_WORK TO COMPLETE_: In the horror-movie thread below, what reason does Anguille give for preferring old scary movies to new ones? Answer in one to three sentences.

──────── EXCERPT ────────

1982's _The Thing_ is in the running. When that head sprouted legs and skittered away, freaked my shit.


----------



## Againsheila

hjmick said:


> 1982's _The Thing_ is in the running. When that head sprouted legs and skittered away, freaked my shit.



Only for those that didn't see the original.

I'm still gonna have to go with the original "The Haunting".  If you haven't seen it, get it.  The only special effects in the whole thing is bulging doors.  The camera angles and the sounds made it very scary.


----------



## hjmick

Againsheila said:


> hjmick said:
> 
> 
> 
> 1982's _The Thing_ is in the running. When that head sprouted legs and skittered away, freaked my shit.
> 
> 
> 
> 
> Only for those that didn't see the original.
Click to expand...


The original is a whole other animal. Arness was too cool.


----------



## Againsheila

hjmick said:


> Againsheila said:
> 
> 
> 
> 
> 
> hjmick said:
> 
> 
> 
> 1982's _The Thing_ is in the running. When that head sprouted legs and skittered away, freaked my shit.
> 
> 
> 
> 
> Only for those that didn't see the original.
> 
> Click to expand...
> 
> 
> The original is a whole other animal. Arness was too cool.
Click to expand...


I hate being so old that everything is a rerun.......


----------



## hjmick

Againsheila said:


> hjmick said:
> 
> 
> 
> 
> 
> Againsheila said:
> 
> 
> 
> Only for those that didn't see the original.
> 
> 
> 
> 
> The original is a whole other animal. Arness was too cool.
> 
> Click to expand...
> 
> 
> I hate being so old that everything is a rerun.......
Click to expand...


Hell, I'm only 44 and I feel that way damn near everyday.


----------



## Terry

Exorcist!

I was 15 when I first watched it and was scared to death. I went home, couldn't sleep, turned on the light to sleep with.  This didn't help so I decided to turn on the radio and what was playing? Yep, the theme song from the Exorcist.

A few weeks later all my friends and I went to the movies...all wanted to see the Exorcist again so I went along. I actually laughed at the movie that time and wasn't scared.  A few weeks later again, went to see it again...BOOM! I got scared all over again.


----------



## Anguille

ALLBizFR0M925 said:


> Dis said:
> 
> 
> 
> 
> 
> del said:
> 
> 
> 
> wait until dark
> 
> Wait Until Dark (1967)
> 
> 
> 
> 
> Whatthehell.  I wasn't even alive then.  How could *anything* be scary back then?
> 
> Click to expand...
> 
> 
> I take it you don't watch old flicks.
> 
> Good choice BTW.
Click to expand...

Old scary movies are better than the new ones. They focused more on  suspense than gore. Gore is a bore after a while. (Yeah, both)

The weather in my part of the country reminded me of this one. One of my favorites.

──────── DATA PROVIDED ────────

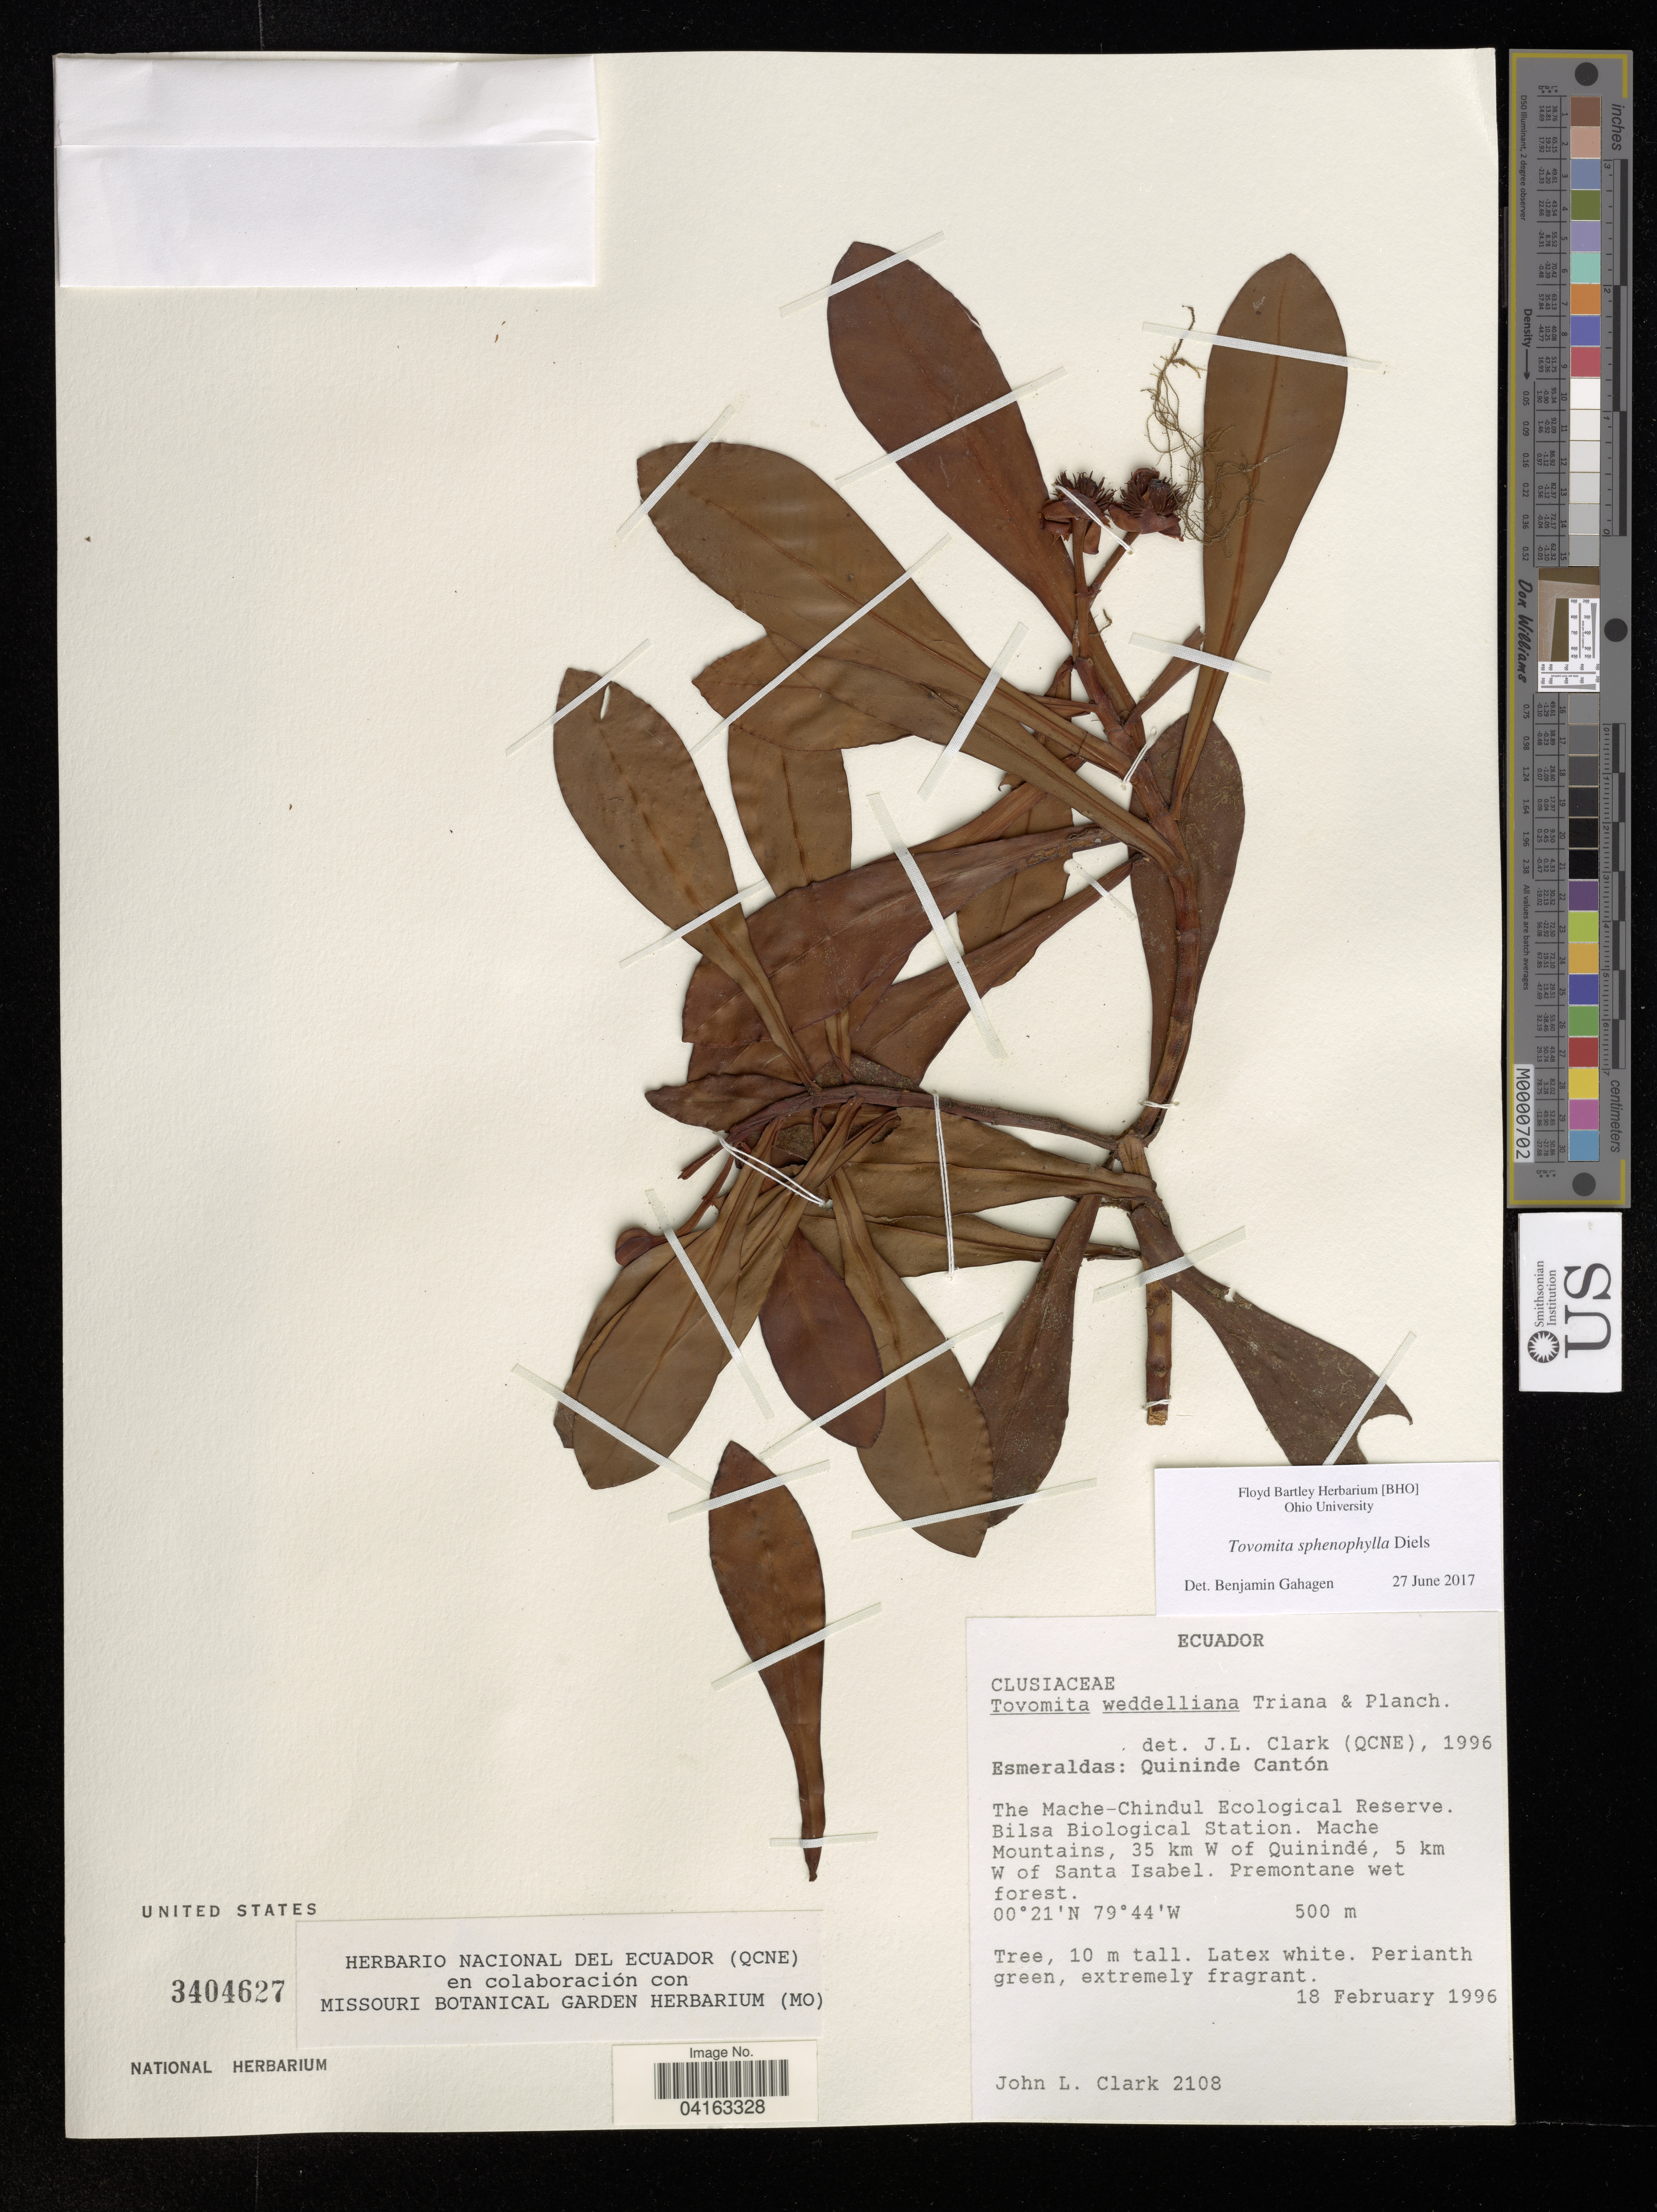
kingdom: Plantae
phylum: Tracheophyta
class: Magnoliopsida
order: Malpighiales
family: Clusiaceae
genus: Tovomita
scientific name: Tovomita sphenophylla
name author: Diels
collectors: J. L. Clark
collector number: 2108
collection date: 1996-02-18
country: Ecuador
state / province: Esmeraldas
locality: Quininde Cantón. The Mache-Chindul Ecological Reserve. Bilsa Biological Station. Mache Mountains, 35 km W of Quinindé, 5 km W of Santa Isabel.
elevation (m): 500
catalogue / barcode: US 3404627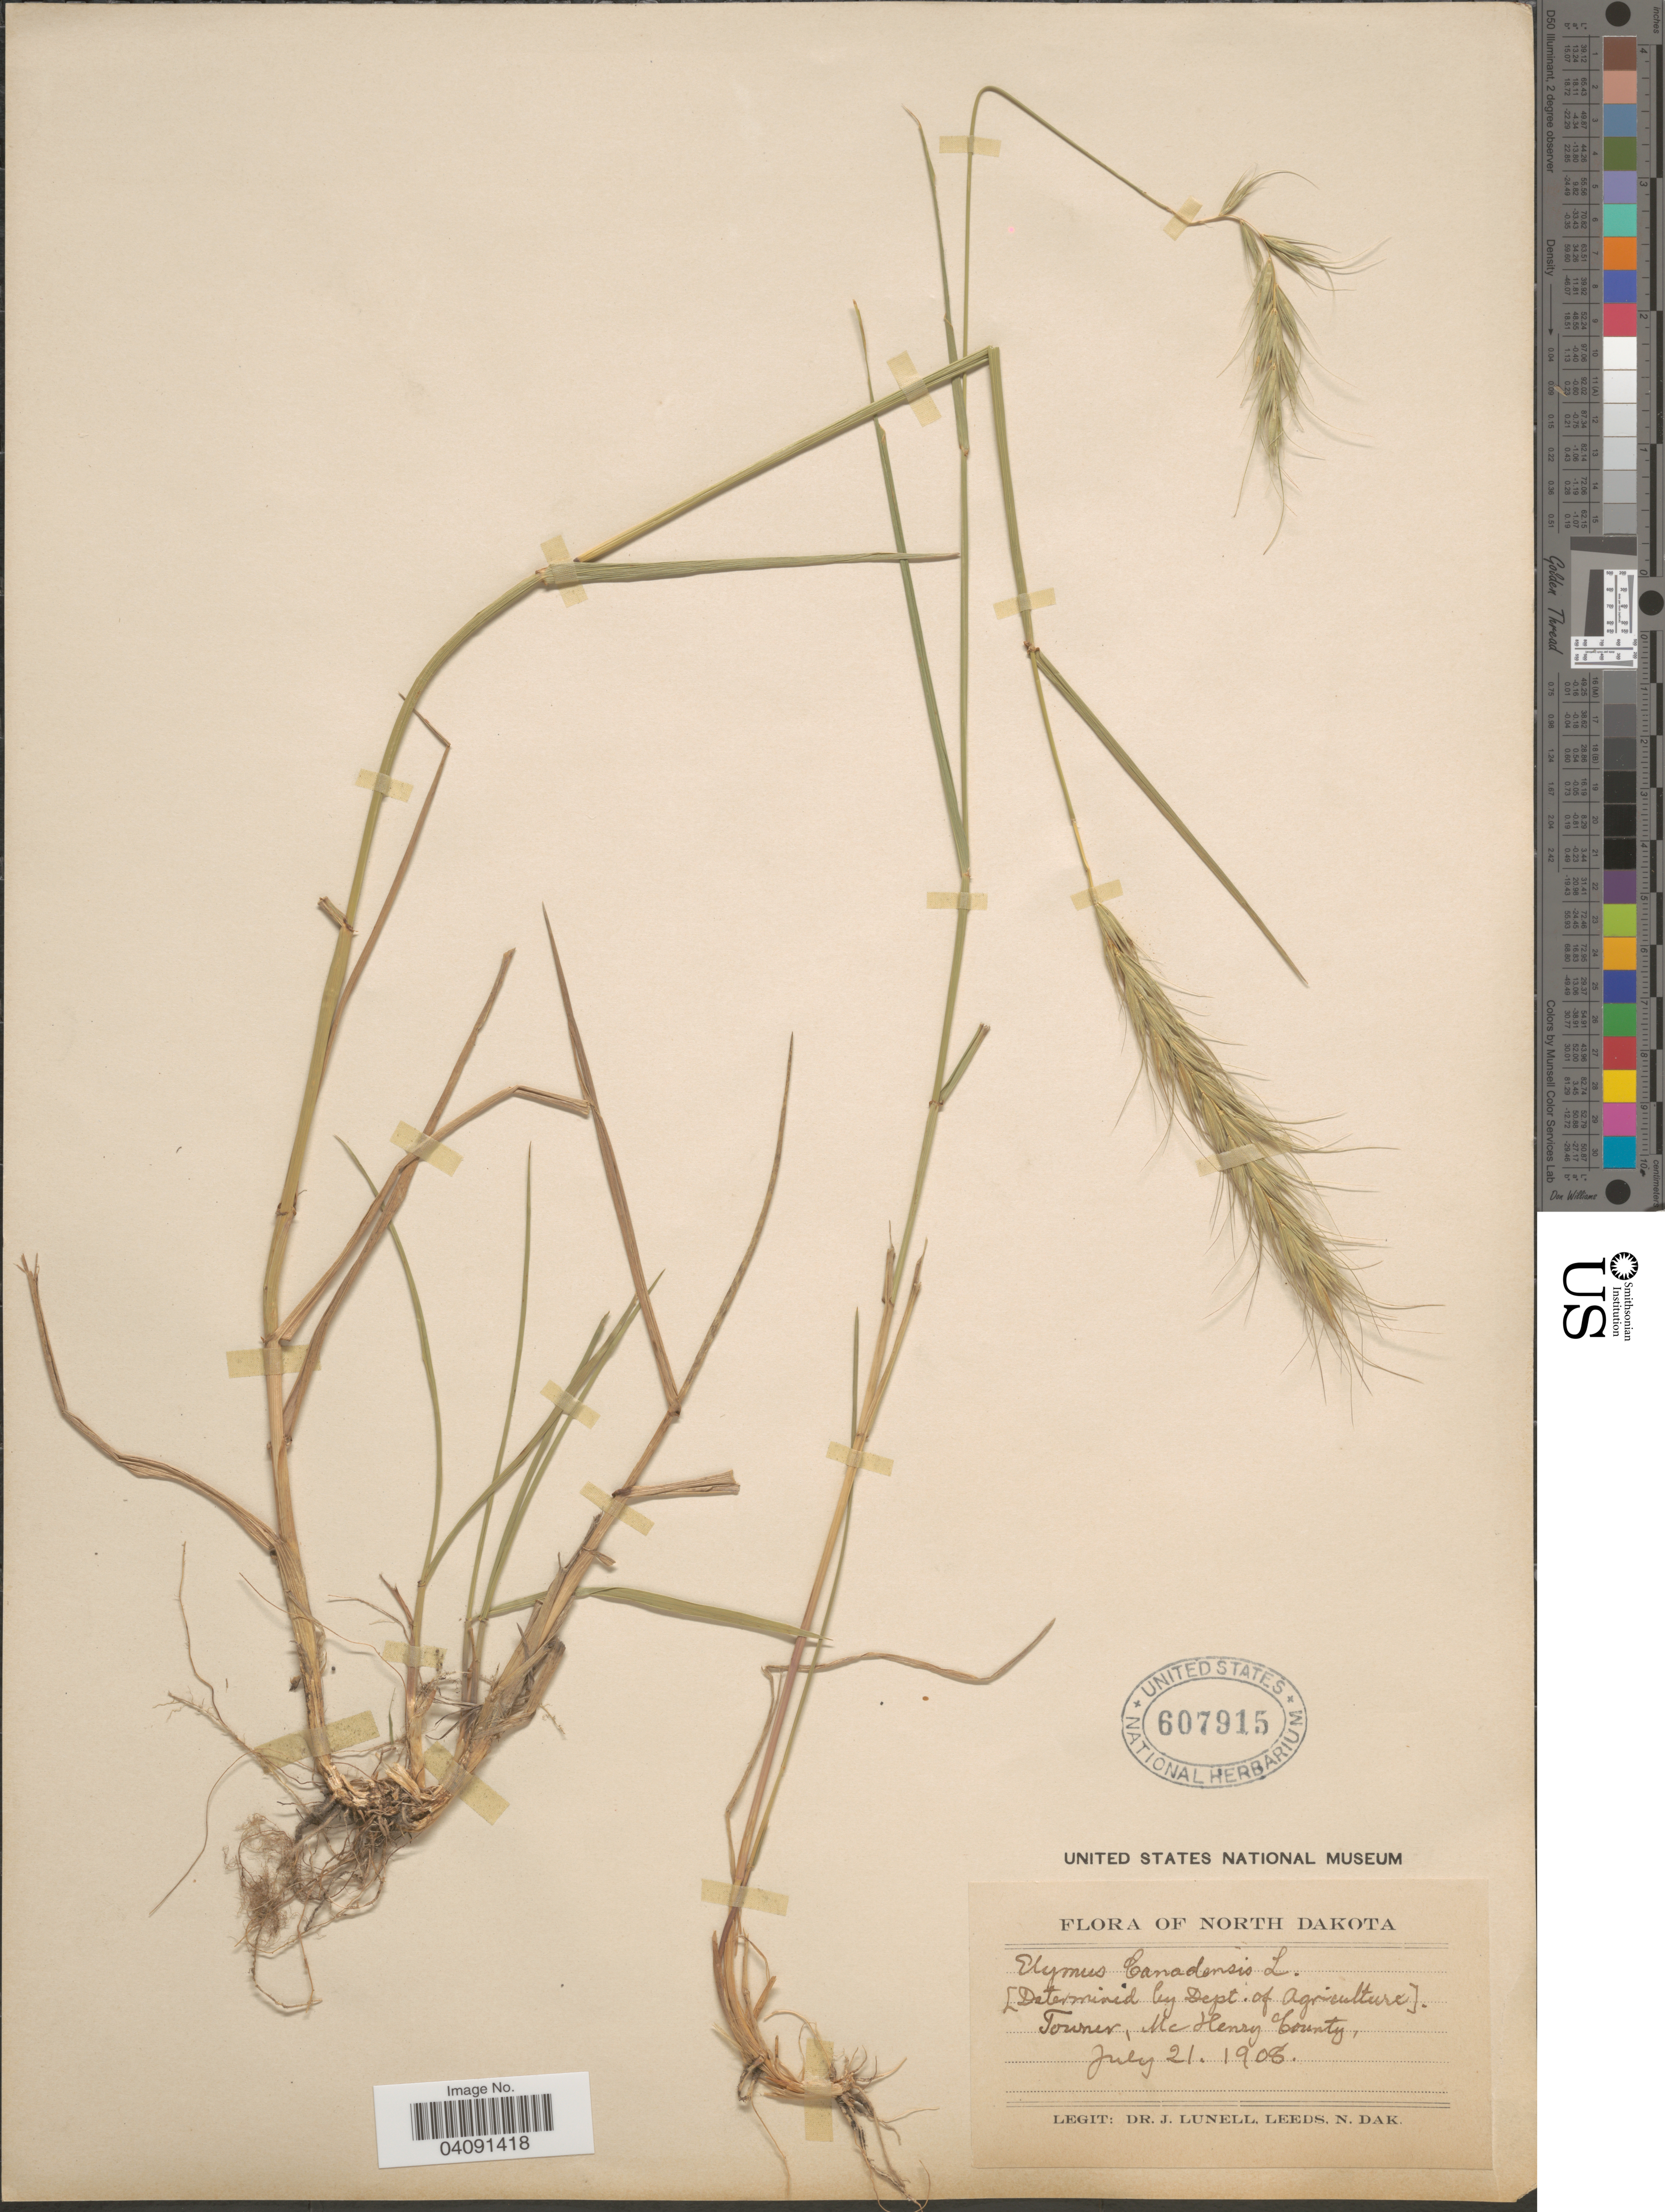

────────

_THE RESPONSE_: Anguille says old scary movies focused more on suspense than on gore. Gore becomes a bore after a while.